Lady Caroline Howard | |
---|---|
Artist | Joshua Reynolds |
Year | 1778 |
Medium | oil on canvas |
Dimensions | 143 cm× 113 cm(56 in× 44 in) |
Location | National Gallery of Art, Washington, D.C. |
Lady Caroline Howard (1778) is an oil on canvas portrait by Joshua Reynolds.
Lady Caroline was the daughter of Frederick Howard, 5th Earl of Carlisle, and Margaret Caroline Howard. She was a spirited child, according to her father, and was seven years old when she sat to Reynolds. The portrait was commissioned by the Earl, and exhibited in 1779 at the Royal Academy before it was hung in Castle Howard. National Gallery of Art acquired the portrait in 1937.
Reynolds was a chief proponent of the Grand Manner and, to that end, the roses Lady Caroline plucks from an urn may have been intended to suggest Chastity, Beauty, and Love, the attributes of Venus and the Three Graces. The NGA writes "Reynolds has captured some of Lady Caroline's complexity in the serious, intent expression of her attractive face, her averted gaze, and the tension implied in her closed left hand ... the painting is broadly and fluidly executed in thick, opaque layers, with thin translucent glazes in the background."

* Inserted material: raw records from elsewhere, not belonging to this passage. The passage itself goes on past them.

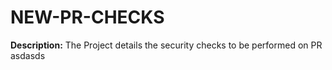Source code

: # NEW-PR-CHECKS
**Description:**
The Project details the security checks to be performed on PR
asdasds
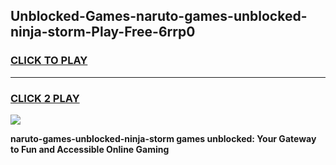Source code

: 
## Unblocked-Games-naruto-games-unblocked-ninja-storm-Play-Free-6rrp0
<h3>
<a href="https://premium76.site?title=naruto-games-unblocked-ninja-storm&ref=20A">CLICK TO PLAY</a></h3>
<hr>

<h3>
<a href="https://premium76.site?title=naruto-games-unblocked-ninja-storm&ref=20A">CLICK 2 PLAY</a>
  
</h3>

<a href="https://premium76.site?title=naruto-games-unblocked-ninja-storm&ref=20A"><img src="https://clearcache.store/games.png"></a>


**naruto-games-unblocked-ninja-storm games unblocked: Your Gateway to Fun and Accessible Online Gaming**
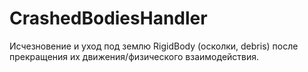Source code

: # CrashedBodiesHandler
Исчезновение и уход под землю RigidBody (осколки, debris) после прекращения их движения/физического взаимодействия.
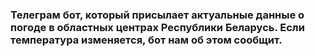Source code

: ### Телеграм бот, который присылает актуальные данные о погоде в областных центрах Республики Беларусь. Если температура изменяется, бот нам об этом сообщит.

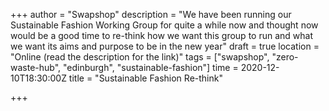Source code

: +++
author = "Swapshop"
description = "We have been running our Sustainable Fashion Working Group for quite a while now and thought now would be a good time to re-think how we want this group to run and what we want its aims and purpose to be in the new year"
draft = true
location = "Online (read the description for the link)"
tags = ["swapshop", "zero-waste-hub", "edinburgh", "sustainable-fashion"]
time = 2020-12-10T18:30:00Z
title = "Sustainable Fashion Re-think"

+++
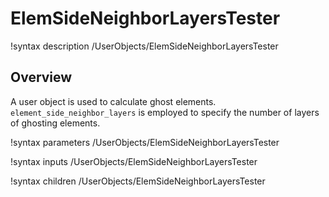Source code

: # ElemSideNeighborLayersTester

!syntax description /UserObjects/ElemSideNeighborLayersTester

## Overview

A user object is used to calculate ghost elements. `element_side_neighbor_layers` is employed to specify the number of layers of ghosting elements.


!syntax parameters /UserObjects/ElemSideNeighborLayersTester

!syntax inputs /UserObjects/ElemSideNeighborLayersTester

!syntax children /UserObjects/ElemSideNeighborLayersTester
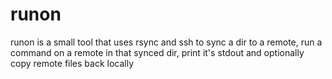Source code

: # runon
runon is a small tool that uses rsync and ssh to sync a dir to a remote, run a
command on a remote in that synced dir, print it's stdout and optionally copy
remote files back locally
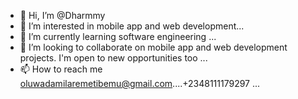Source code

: - 👋 Hi, I’m @Dharmmy
- 👀 I’m interested in mobile app and web development...
- 🌱 I’m currently learning software engineering ...
- 💞️ I’m looking to collaborate on mobile app and web development projects. I'm open to new opportunities too ...
- 📫 How to reach me oluwadamilaremetibemu@gmail.com....+2348111179297 ...

<!---
Dharmmy/Dharmmy is a ✨ special ✨ repository because its `README.md` (this file) appears on your GitHub profile.
You can click the Preview link to take a look at your changes.
--->
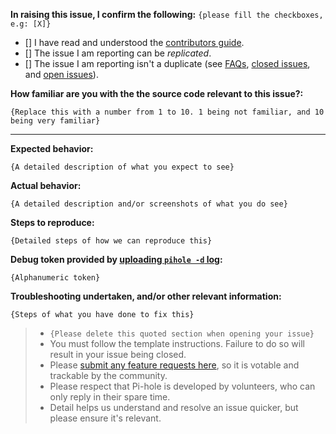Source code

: **In raising this issue, I confirm the following:** `{please fill the checkboxes, e.g: [X]}`

- [] I have read and understood the [contributors guide](https://github.com/pi-hole/pi-hole/blob/master/CONTRIBUTING.md).
- [] The issue I am reporting can be *replicated*.
- [] The issue I am reporting isn't a duplicate (see [FAQs](https://github.com/pi-hole/pi-hole/wiki/FAQs), [closed issues](https://github.com/pi-hole/FTL/issues?utf8=%E2%9C%93&q=is%3Aissue%20is%3Aclosed%20), and [open issues](https://github.com/pi-hole/FTL/issues)).

**How familiar are you with the the source code relevant to this issue?:**

`{Replace this with a number from 1 to 10. 1 being not familiar, and 10 being very familiar}`

---
**Expected behavior:**

`{A detailed description of what you expect to see}`

**Actual behavior:**

`{A detailed description and/or screenshots of what you do see}`

**Steps to reproduce:**

`{Detailed steps of how we can reproduce this}`

**Debug token provided by [uploading `pihole -d` log](https://discourse.pi-hole.net/t/the-pihole-command-with-examples/738#debug):**

`{Alphanumeric token}`

**Troubleshooting undertaken, and/or other relevant information:**

`{Steps of what you have done to fix this}`

> * `{Please delete this quoted section when opening your issue}`
> * You must follow the template instructions. Failure to do so will result in your issue being closed.
> * Please [submit any feature requests here](https://discourse.pi-hole.net/c/feature-requests), so it is votable and trackable by the community.
> * Please respect that Pi-hole is developed by volunteers, who can only reply in their spare time.
> * Detail helps us understand and resolve an issue quicker, but please ensure it's relevant.
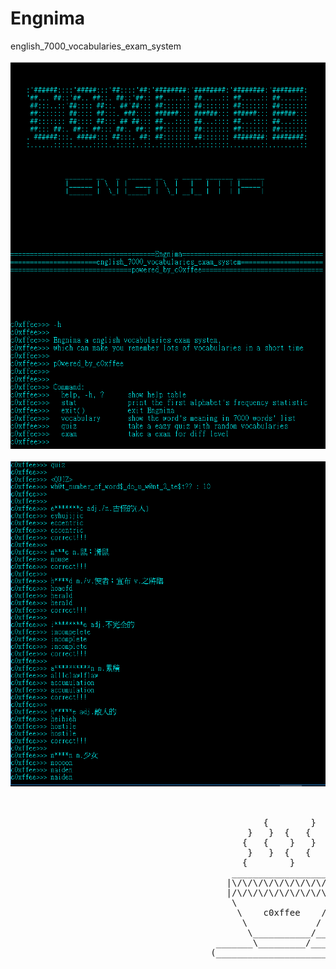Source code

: # Engnima
english_7000_vocabularies_exam_system
<br><br>
![image](https://github.com/c0xffee/Engnima/blob/master/eng.PNG)<br><br>
![image](https://github.com/c0xffee/Engnima/blob/master/eng2.PNG)<br><br>
<pre>
                           
                                                {        }      
                                             }   }  {   {
                                            {   {    }   }
                                             }   }  {   {
                                            {        }
                                          ___________________
                                         |\/\/\/\/\/\/\/\/\/\|               
                                         |/\/\/\/\/\/\/\/\/\/|
                                          \                 /____
                                           \    c0xffee    /     )
                                            \             /     /
                                             \___________/_____/ 
                                       _______\_________/________                   
                                      (__________________________)
      
</pre>
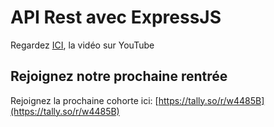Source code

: # API Rest avec ExpressJS

Regardez [ICI](https://youtu.be/_sZq5-zAGY8), la vidéo sur YouTube

## Rejoignez notre prochaine rentrée

Rejoignez la prochaine cohorte ici: [https://tally.so/r/w4485B](https://tally.so/r/w4485B)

Sir Joshua Reynolds was an English painter who specialised in portraits. John Russell said he was one of the major European painters of the 18th century. He promoted the "Grand Style" in painting, which depended on idealisation of the imperfect. He was a founder and first president of the Royal Academy of Arts and was knighted by George III in 1769.